SUPPLIED INFORMATION:
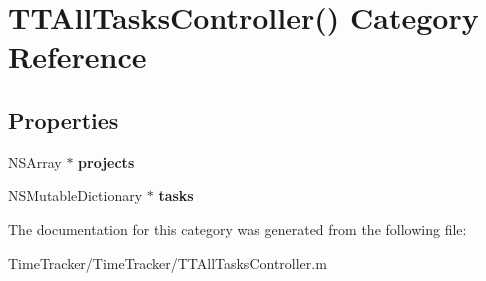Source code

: \hypertarget{category_t_t_all_tasks_controller_07_08}{\section{T\-T\-All\-Tasks\-Controller() Category Reference}
\label{category_t_t_all_tasks_controller_07_08}
}
\subsection*{Properties}
\begin{DoxyCompactItemize}
\item 
\hypertarget{category_t_t_all_tasks_controller_07_08_ab3e24fc6486d9600ec9dc965d10cf5d6}{N\-S\-Array $\ast$ {\bfseries projects}}\label{category_t_t_all_tasks_controller_07_08_ab3e24fc6486d9600ec9dc965d10cf5d6}

\item 
\hypertarget{category_t_t_all_tasks_controller_07_08_aa1c5d3b22cbd8e054f16abb69a6c38cf}{N\-S\-Mutable\-Dictionary $\ast$ {\bfseries tasks}}\label{category_t_t_all_tasks_controller_07_08_aa1c5d3b22cbd8e054f16abb69a6c38cf}

\end{DoxyCompactItemize}


The documentation for this category was generated from the following file\-:\begin{DoxyCompactItemize}
\item 
Time\-Tracker/\-Time\-Tracker/T\-T\-All\-Tasks\-Controller.\-m\end{DoxyCompactItemize}
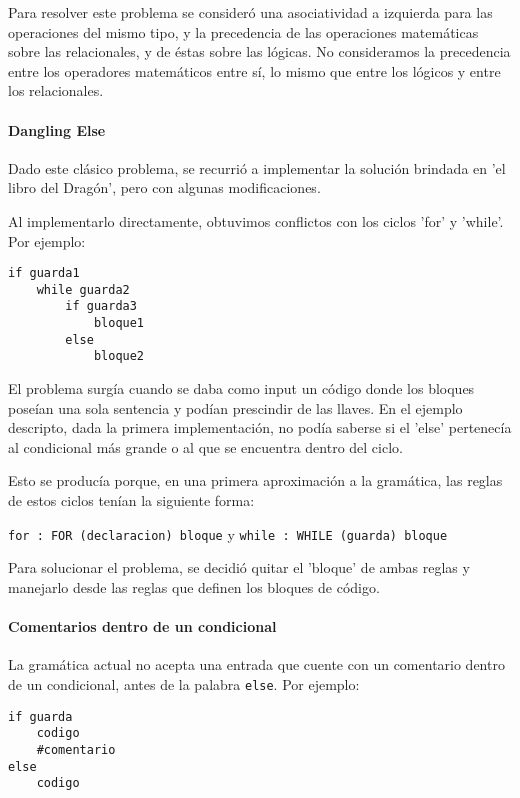 Para resolver este problema se consideró una asociatividad a izquierda para las operaciones del mismo tipo, y la precedencia de las operaciones matemáticas sobre las relacionales, y de éstas sobre las lógicas.  No consideramos la precedencia entre los operadores matemáticos entre sí, lo mismo que entre los lógicos y entre los relacionales.

\paragraph{Dangling Else}
Dado este clásico problema, se recurrió a implementar la solución brindada en 'el libro del Dragón', pero con algunas modificaciones.

Al implementarlo directamente, obtuvimos conflictos con los ciclos 'for' y 'while'.  Por ejemplo:

\begin{lstlisting}
if guarda1
	while guarda2
		if guarda3
			bloque1
		else
			bloque2	
\end{lstlisting}

El problema surgía cuando se daba como input un código donde los bloques poseían una sola sentencia y podían prescindir de las llaves.  En el ejemplo descripto, dada la primera implementación, no podía saberse si el 'else' pertenecía al condicional más grande o al que se encuentra dentro del ciclo.

Esto se producía porque, en una primera aproximación a la gramática, las reglas de estos ciclos tenían la siguiente forma:

{\tt for : FOR (declaracion) bloque} y {\tt while : WHILE (guarda) bloque}

Para solucionar el problema, se decidió quitar el 'bloque' de ambas reglas y manejarlo desde las reglas que definen los bloques de código. 

\paragraph{Comentarios dentro de un condicional}
La gramática actual no acepta una entrada que cuente con un comentario dentro de un condicional, antes de la palabra {\tt else}.  Por ejemplo: 

\begin{lstlisting}
if guarda
	codigo
	#comentario
else
	codigo
\end{lstlisting}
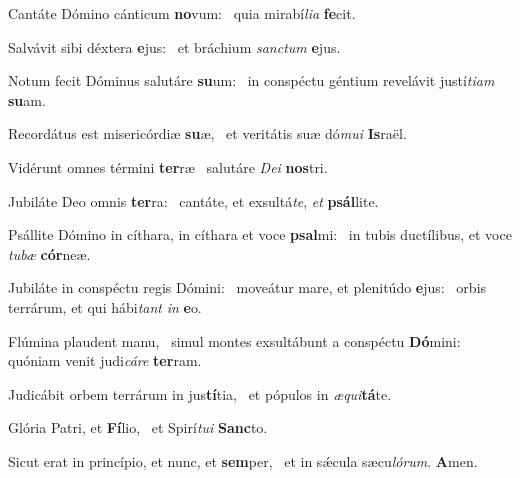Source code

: \item Cantáte Dómino cánticum \textbf{no}vum:~\psstar{} quia mirabí\textit{lia} \textbf{fe}cit.
\item Salvávit sibi déxtera \textbf{e}jus:~\psstar{} et bráchium \textit{sanctum} \textbf{e}jus.
\item Notum fecit Dóminus salutáre \textbf{su}um:~\psstar{} in conspéctu géntium revelávit justí\textit{tiam} \textbf{su}am.
\item Recordátus est misericórdiæ \textbf{su}æ,~\psstar{} et veritátis suæ dó\textit{mui} \textbf{Is}raël.
\item Vidérunt omnes términi \textbf{ter}ræ~\psstar{} salutáre \textit{Dei} \textbf{nos}tri.
\item Jubiláte Deo omnis \textbf{ter}ra:~\psstar{} cantáte, et exsultá\textit{te}, \textit{et} \textbf{psál}lite.
\item Psállite Dómino in cíthara, in cíthara et voce \textbf{psal}mi:~\psstar{} in tubis ductílibus, et voce \textit{tubæ} \textbf{cór}neæ.
\item Jubiláte in conspéctu regis Dómini:~\pscross{} moveátur mare, et plenitúdo \textbf{e}jus:~\psstar{} orbis terrárum, et qui hábi\textit{tant} \textit{in} \textbf{e}o.
\item Flúmina plaudent manu,~\pscross{} simul montes exsultábunt a conspéctu \textbf{Dó}mini:~\psstar{} quóniam venit judi\textit{cáre} \textbf{ter}ram.
\item Judicábit orbem terrárum in jus\textbf{tí}tia,~\psstar{} et pópulos in \textit{æqui}\textbf{tá}te.
\item Glória Patri, et \textbf{Fí}lio,~\psstar{} et Spirí\textit{tui} \textbf{Sanc}to.
\item Sicut erat in princípio, et nunc, et \textbf{sem}per,~\psstar{} et in sǽcula sæcu\textit{lórum}. \textbf{A}men.

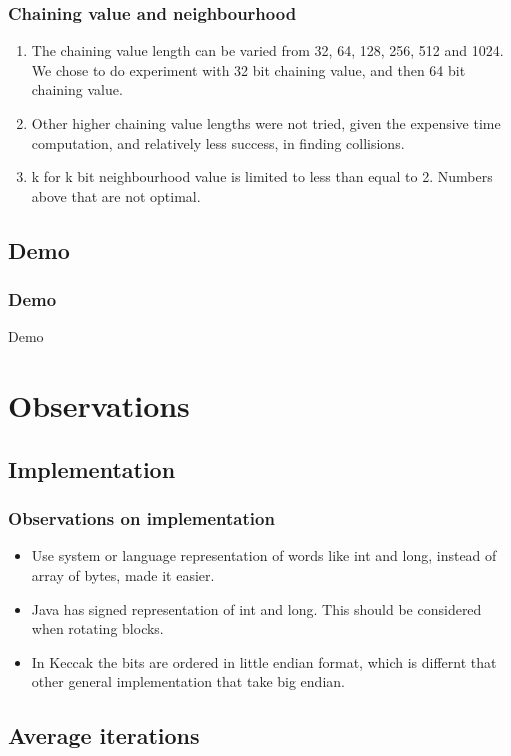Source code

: \documentclass{beamer}
\begin{document}
\begin{frame}
\frametitle{Chaining value and neighbourhood}
\begin{enumerate}
\item The chaining value length can be varied from 32, 64, 128, 256, 512 and 1024. We chose to do experiment
with 32 bit chaining value, and then 64 bit chaining value.
\item Other higher chaining value lengths were not tried, given the expensive time computation, and relatively
less success, in finding collisions.
\item k for k bit neighbourhood value is limited to less than equal to 2. Numbers above that are not optimal. 
\end{enumerate}
\end{frame}

\subsection{Demo}
\begin{frame}
\frametitle{Demo}
Demo
\end{frame}

\section{Observations}

\subsection{Implementation}

\begin{frame}
\frametitle{Observations on implementation}
\begin{itemize}
\item Use system or language representation of words like int and long, instead of array of bytes, made
it easier.
\item Java has signed representation of int and long. This should be considered when rotating blocks.
\item In Keccak the bits are ordered in little endian format, which is differnt that other general
implementation that take big endian.
\end{itemize}
\end{frame}

\subsection{Average iterations}
\end{document}
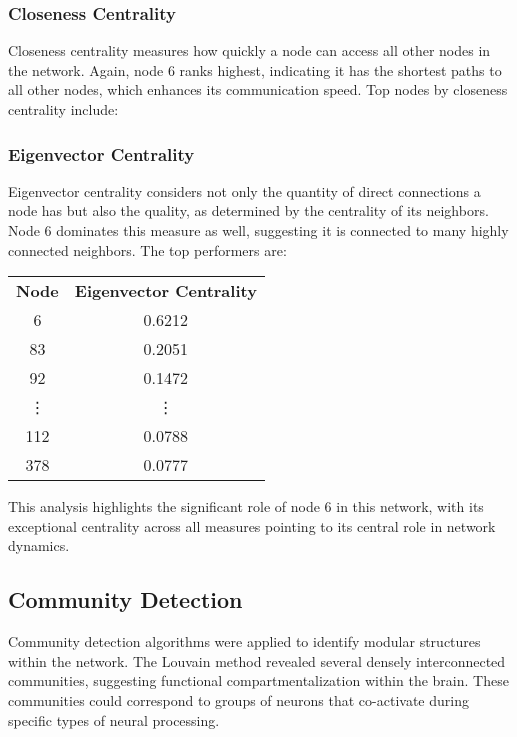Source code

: \documentclass[
	report, %
	11pt, %
]{CSUniSchoolLabReport}
\begin{document}


\subsubsection{Closeness Centrality}

Closeness centrality measures how quickly a node can access all other nodes in the network. Again, node 6 ranks highest, indicating it has the shortest paths to all other nodes, which enhances its communication speed. Top nodes by closeness centrality include:


\subsubsection{Eigenvector Centrality}

Eigenvector centrality considers not only the quantity of direct connections a node has but also the quality, as determined by the centrality of its neighbors. Node 6 dominates this measure as well, suggesting it is connected to many highly connected neighbors. The top performers are:

\begin{tabular}{c c}
\textbf{Node} & \textbf{Eigenvector Centrality} \\
6 & 0.6212 \\
83 & 0.2051 \\
92 & 0.1472 \\
\vdots & \vdots \\
112 & 0.0788 \\
378 & 0.0777 \\
\end{tabular}

This analysis highlights the significant role of node 6 in this network, with its exceptional centrality across all measures pointing to its central role in network dynamics.



\subsection{Community Detection}

Community detection algorithms were applied to identify modular structures within the network. The Louvain method revealed several densely interconnected communities, suggesting functional compartmentalization within the brain. These communities could correspond to groups of neurons that co-activate during specific types of neural processing.
\end{document}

WHAT IS NEEDED:
Above are some records; copy each line there that contains "representation".

REPLY:
\item Use system or language representation of words like int and long, instead of array of bytes, made
\item Java has signed representation of int and long. This should be considered when rotating blocks.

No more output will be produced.